==== RECORDS FOR THIS EXERCISE
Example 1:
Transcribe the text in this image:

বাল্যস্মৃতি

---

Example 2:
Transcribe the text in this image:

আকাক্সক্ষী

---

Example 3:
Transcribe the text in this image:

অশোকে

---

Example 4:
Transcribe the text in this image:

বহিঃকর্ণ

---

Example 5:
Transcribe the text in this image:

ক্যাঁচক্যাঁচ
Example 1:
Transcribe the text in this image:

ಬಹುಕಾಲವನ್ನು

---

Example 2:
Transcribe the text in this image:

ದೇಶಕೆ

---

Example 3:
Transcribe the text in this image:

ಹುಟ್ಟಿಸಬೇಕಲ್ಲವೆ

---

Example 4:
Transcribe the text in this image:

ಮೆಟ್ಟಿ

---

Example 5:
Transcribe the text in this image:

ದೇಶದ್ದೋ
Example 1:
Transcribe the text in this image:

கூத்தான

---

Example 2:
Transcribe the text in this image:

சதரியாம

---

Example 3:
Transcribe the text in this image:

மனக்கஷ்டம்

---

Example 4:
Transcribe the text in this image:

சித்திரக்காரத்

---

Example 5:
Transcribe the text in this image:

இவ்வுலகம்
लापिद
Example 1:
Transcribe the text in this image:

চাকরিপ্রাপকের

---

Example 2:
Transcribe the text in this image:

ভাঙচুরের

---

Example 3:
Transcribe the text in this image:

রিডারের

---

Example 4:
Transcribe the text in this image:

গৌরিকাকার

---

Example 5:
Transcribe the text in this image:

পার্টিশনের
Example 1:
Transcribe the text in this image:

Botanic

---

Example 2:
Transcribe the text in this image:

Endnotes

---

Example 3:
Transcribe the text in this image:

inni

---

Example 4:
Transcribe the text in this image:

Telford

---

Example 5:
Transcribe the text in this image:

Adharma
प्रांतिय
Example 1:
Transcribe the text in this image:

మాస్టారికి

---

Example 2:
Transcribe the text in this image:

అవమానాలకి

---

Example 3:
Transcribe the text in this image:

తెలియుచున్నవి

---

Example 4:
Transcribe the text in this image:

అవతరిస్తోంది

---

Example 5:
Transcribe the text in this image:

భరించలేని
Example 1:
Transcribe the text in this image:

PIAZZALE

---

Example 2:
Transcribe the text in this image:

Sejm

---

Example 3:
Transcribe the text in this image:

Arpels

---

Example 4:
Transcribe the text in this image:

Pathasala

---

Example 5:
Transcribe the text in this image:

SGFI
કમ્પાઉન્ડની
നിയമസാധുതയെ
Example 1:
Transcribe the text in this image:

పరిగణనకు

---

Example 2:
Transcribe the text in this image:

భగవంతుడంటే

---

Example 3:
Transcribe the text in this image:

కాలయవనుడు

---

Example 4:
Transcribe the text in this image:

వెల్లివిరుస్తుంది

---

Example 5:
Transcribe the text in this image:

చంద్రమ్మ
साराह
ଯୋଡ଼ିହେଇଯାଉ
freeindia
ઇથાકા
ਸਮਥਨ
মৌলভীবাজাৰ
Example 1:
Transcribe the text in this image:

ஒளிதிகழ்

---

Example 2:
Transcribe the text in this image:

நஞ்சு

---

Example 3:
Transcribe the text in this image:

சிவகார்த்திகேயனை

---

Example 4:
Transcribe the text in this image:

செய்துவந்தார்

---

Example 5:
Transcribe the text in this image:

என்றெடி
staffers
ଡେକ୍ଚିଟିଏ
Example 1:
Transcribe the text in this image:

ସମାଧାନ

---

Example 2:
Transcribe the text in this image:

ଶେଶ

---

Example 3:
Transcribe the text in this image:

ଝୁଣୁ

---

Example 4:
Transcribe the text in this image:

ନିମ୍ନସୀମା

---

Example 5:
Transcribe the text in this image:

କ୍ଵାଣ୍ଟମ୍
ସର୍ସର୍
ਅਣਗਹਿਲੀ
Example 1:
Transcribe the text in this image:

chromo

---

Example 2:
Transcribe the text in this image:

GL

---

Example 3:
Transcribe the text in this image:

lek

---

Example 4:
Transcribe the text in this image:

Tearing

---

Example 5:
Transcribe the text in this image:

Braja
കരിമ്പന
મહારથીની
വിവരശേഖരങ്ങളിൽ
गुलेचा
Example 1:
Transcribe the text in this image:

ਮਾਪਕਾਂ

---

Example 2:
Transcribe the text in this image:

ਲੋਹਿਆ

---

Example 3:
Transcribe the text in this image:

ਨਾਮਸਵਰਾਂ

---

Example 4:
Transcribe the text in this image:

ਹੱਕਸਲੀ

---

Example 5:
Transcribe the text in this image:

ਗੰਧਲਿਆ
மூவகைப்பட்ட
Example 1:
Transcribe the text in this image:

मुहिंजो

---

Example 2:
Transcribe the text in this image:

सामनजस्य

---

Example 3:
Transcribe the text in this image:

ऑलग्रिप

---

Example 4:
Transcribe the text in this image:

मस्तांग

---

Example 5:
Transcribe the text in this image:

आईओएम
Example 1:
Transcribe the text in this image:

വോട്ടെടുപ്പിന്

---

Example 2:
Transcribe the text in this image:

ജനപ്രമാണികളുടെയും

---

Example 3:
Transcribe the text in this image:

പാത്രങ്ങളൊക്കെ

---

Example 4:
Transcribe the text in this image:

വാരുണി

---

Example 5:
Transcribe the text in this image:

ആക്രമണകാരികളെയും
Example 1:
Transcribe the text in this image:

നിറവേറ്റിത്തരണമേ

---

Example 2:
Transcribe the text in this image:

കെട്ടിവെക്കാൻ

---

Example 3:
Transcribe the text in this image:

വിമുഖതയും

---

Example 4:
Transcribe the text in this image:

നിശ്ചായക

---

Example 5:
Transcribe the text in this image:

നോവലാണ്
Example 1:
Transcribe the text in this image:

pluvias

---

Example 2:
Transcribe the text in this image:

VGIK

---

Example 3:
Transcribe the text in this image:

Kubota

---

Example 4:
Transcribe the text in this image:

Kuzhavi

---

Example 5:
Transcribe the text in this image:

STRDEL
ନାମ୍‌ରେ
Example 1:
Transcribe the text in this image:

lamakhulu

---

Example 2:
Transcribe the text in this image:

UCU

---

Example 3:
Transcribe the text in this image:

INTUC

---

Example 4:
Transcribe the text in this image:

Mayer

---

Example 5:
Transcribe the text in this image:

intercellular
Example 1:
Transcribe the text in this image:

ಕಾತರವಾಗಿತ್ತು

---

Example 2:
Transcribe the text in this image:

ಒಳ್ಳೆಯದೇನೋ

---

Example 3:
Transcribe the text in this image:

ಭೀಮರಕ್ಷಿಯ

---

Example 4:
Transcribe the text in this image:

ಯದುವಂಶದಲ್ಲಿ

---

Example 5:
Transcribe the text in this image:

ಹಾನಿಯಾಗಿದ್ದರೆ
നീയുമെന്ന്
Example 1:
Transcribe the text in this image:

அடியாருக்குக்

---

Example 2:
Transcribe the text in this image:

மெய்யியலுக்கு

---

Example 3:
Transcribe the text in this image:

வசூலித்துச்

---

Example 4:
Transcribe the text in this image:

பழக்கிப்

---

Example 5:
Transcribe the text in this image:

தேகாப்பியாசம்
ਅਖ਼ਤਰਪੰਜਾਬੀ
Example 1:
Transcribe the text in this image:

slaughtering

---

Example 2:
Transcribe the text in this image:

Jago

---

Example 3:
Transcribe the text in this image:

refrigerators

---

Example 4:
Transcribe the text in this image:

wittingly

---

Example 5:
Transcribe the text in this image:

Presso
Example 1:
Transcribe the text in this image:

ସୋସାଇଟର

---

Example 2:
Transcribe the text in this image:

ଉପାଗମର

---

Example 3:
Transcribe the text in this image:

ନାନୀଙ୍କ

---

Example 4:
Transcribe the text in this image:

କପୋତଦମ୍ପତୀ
========
> [WHAT TO PRODUCE]: The whole block of entries above should be repeated exactly.

> [TASK OUTPUT]:
Example 1:
Transcribe the text in this image:

বাল্যস্মৃতি

---

Example 2:
Transcribe the text in this image:

আকাক্সক্ষী

---

Example 3:
Transcribe the text in this image:

অশোকে

---

Example 4:
Transcribe the text in this image:

বহিঃকর্ণ

---

Example 5:
Transcribe the text in this image:

ক্যাঁচক্যাঁচ
Example 1:
Transcribe the text in this image:

ಬಹುಕಾಲವನ್ನು

---

Example 2:
Transcribe the text in this image:

ದೇಶಕೆ

---

Example 3:
Transcribe the text in this image:

ಹುಟ್ಟಿಸಬೇಕಲ್ಲವೆ

---

Example 4:
Transcribe the text in this image:

ಮೆಟ್ಟಿ

---

Example 5:
Transcribe the text in this image:

ದೇಶದ್ದೋ
Example 1:
Transcribe the text in this image:

கூத்தான

---

Example 2:
Transcribe the text in this image:

சதரியாம

---

Example 3:
Transcribe the text in this image:

மனக்கஷ்டம்

---

Example 4:
Transcribe the text in this image:

சித்திரக்காரத்

---

Example 5:
Transcribe the text in this image:

இவ்வுலகம்
लापिद
Example 1:
Transcribe the text in this image:

চাকরিপ্রাপকের

---

Example 2:
Transcribe the text in this image:

ভাঙচুরের

---

Example 3:
Transcribe the text in this image:

রিডারের

---

Example 4:
Transcribe the text in this image:

গৌরিকাকার

---

Example 5:
Transcribe the text in this image:

পার্টিশনের
Example 1:
Transcribe the text in this image:

Botanic

---

Example 2:
Transcribe the text in this image:

Endnotes

---

Example 3:
Transcribe the text in this image:

inni

---

Example 4:
Transcribe the text in this image:

Telford

---

Example 5:
Transcribe the text in this image:

Adharma
प्रांतिय
Example 1:
Transcribe the text in this image:

మాస్టారికి

---

Example 2:
Transcribe the text in this image:

అవమానాలకి

---

Example 3:
Transcribe the text in this image:

తెలియుచున్నవి

---

Example 4:
Transcribe the text in this image:

అవతరిస్తోంది

---

Example 5:
Transcribe the text in this image:

భరించలేని
Example 1:
Transcribe the text in this image:

PIAZZALE

---

Example 2:
Transcribe the text in this image:

Sejm

---

Example 3:
Transcribe the text in this image:

Arpels

---

Example 4:
Transcribe the text in this image:

Pathasala

---

Example 5:
Transcribe the text in this image:

SGFI
કમ્પાઉન્ડની
നിയമസാധുതയെ
Example 1:
Transcribe the text in this image:

పరిగణనకు

---

Example 2:
Transcribe the text in this image:

భగవంతుడంటే

---

Example 3:
Transcribe the text in this image:

కాలయవనుడు

---

Example 4:
Transcribe the text in this image:

వెల్లివిరుస్తుంది

---

Example 5:
Transcribe the text in this image:

చంద్రమ్మ
साराह
ଯୋଡ଼ିହେଇଯାଉ
freeindia
ઇથાકા
ਸਮਥਨ
মৌলভীবাজাৰ
Example 1:
Transcribe the text in this image:

ஒளிதிகழ்

---

Example 2:
Transcribe the text in this image:

நஞ்சு

---

Example 3:
Transcribe the text in this image:

சிவகார்த்திகேயனை

---

Example 4:
Transcribe the text in this image:

செய்துவந்தார்

---

Example 5:
Transcribe the text in this image:

என்றெடி
staffers
ଡେକ୍ଚିଟିଏ
Example 1:
Transcribe the text in this image:

ସମାଧାନ

---

Example 2:
Transcribe the text in this image:

ଶେଶ

---

Example 3:
Transcribe the text in this image:

ଝୁଣୁ

---

Example 4:
Transcribe the text in this image:

ନିମ୍ନସୀମା

---

Example 5:
Transcribe the text in this image:

କ୍ଵାଣ୍ଟମ୍
ସର୍ସର୍
ਅਣਗਹਿਲੀ
Example 1:
Transcribe the text in this image:

chromo

---

Example 2:
Transcribe the text in this image:

GL

---

Example 3:
Transcribe the text in this image:

lek

---

Example 4:
Transcribe the text in this image:

Tearing

---

Example 5:
Transcribe the text in this image:

Braja
കരിമ്പന
મહારથીની
വിവരശേഖരങ്ങളിൽ
गुलेचा
Example 1:
Transcribe the text in this image:

ਮਾਪਕਾਂ

---

Example 2:
Transcribe the text in this image:

ਲੋਹਿਆ

---

Example 3:
Transcribe the text in this image:

ਨਾਮਸਵਰਾਂ

---

Example 4:
Transcribe the text in this image:

ਹੱਕਸਲੀ

---

Example 5:
Transcribe the text in this image:

ਗੰਧਲਿਆ
மூவகைப்பட்ட
Example 1:
Transcribe the text in this image:

मुहिंजो

---

Example 2:
Transcribe the text in this image:

सामनजस्य

---

Example 3:
Transcribe the text in this image:

ऑलग्रिप

---

Example 4:
Transcribe the text in this image:

मस्तांग

---

Example 5:
Transcribe the text in this image:

आईओएम
Example 1:
Transcribe the text in this image:

വോട്ടെടുപ്പിന്

---

Example 2:
Transcribe the text in this image:

ജനപ്രമാണികളുടെയും

---

Example 3:
Transcribe the text in this image:

പാത്രങ്ങളൊക്കെ

---

Example 4:
Transcribe the text in this image:

വാരുണി

---

Example 5:
Transcribe the text in this image:

ആക്രമണകാരികളെയും
Example 1:
Transcribe the text in this image:

നിറവേറ്റിത്തരണമേ

---

Example 2:
Transcribe the text in this image:

കെട്ടിവെക്കാൻ

---

Example 3:
Transcribe the text in this image:

വിമുഖതയും

---

Example 4:
Transcribe the text in this image:

നിശ്ചായക

---

Example 5:
Transcribe the text in this image:

നോവലാണ്
Example 1:
Transcribe the text in this image:

pluvias

---

Example 2:
Transcribe the text in this image:

VGIK

---

Example 3:
Transcribe the text in this image:

Kubota

---

Example 4:
Transcribe the text in this image:

Kuzhavi

---

Example 5:
Transcribe the text in this image:

STRDEL
ନାମ୍‌ରେ
Example 1:
Transcribe the text in this image:

lamakhulu

---

Example 2:
Transcribe the text in this image:

UCU

---

Example 3:
Transcribe the text in this image:

INTUC

---

Example 4:
Transcribe the text in this image:

Mayer

---

Example 5:
Transcribe the text in this image:

intercellular
Example 1:
Transcribe the text in this image:

ಕಾತರವಾಗಿತ್ತು

---

Example 2:
Transcribe the text in this image:

ಒಳ್ಳೆಯದೇನೋ

---

Example 3:
Transcribe the text in this image:

ಭೀಮರಕ್ಷಿಯ

---

Example 4:
Transcribe the text in this image:

ಯದುವಂಶದಲ್ಲಿ

---

Example 5:
Transcribe the text in this image:

ಹಾನಿಯಾಗಿದ್ದರೆ
നീയുമെന്ന്
Example 1:
Transcribe the text in this image:

அடியாருக்குக்

---

Example 2:
Transcribe the text in this image:

மெய்யியலுக்கு

---

Example 3:
Transcribe the text in this image:

வசூலித்துச்

---

Example 4:
Transcribe the text in this image:

பழக்கிப்

---

Example 5:
Transcribe the text in this image:

தேகாப்பியாசம்
ਅਖ਼ਤਰਪੰਜਾਬੀ
Example 1:
Transcribe the text in this image:

slaughtering

---

Example 2:
Transcribe the text in this image:

Jago

---

Example 3:
Transcribe the text in this image:

refrigerators

---

Example 4:
Transcribe the text in this image:

wittingly

---

Example 5:
Transcribe the text in this image:

Presso
Example 1:
Transcribe the text in this image:

ସୋସାଇଟର

---

Example 2:
Transcribe the text in this image:

ଉପାଗମର

---

Example 3:
Transcribe the text in this image:

ନାନୀଙ୍କ

---

Example 4:
Transcribe the text in this image:

କପୋତଦମ୍ପତୀ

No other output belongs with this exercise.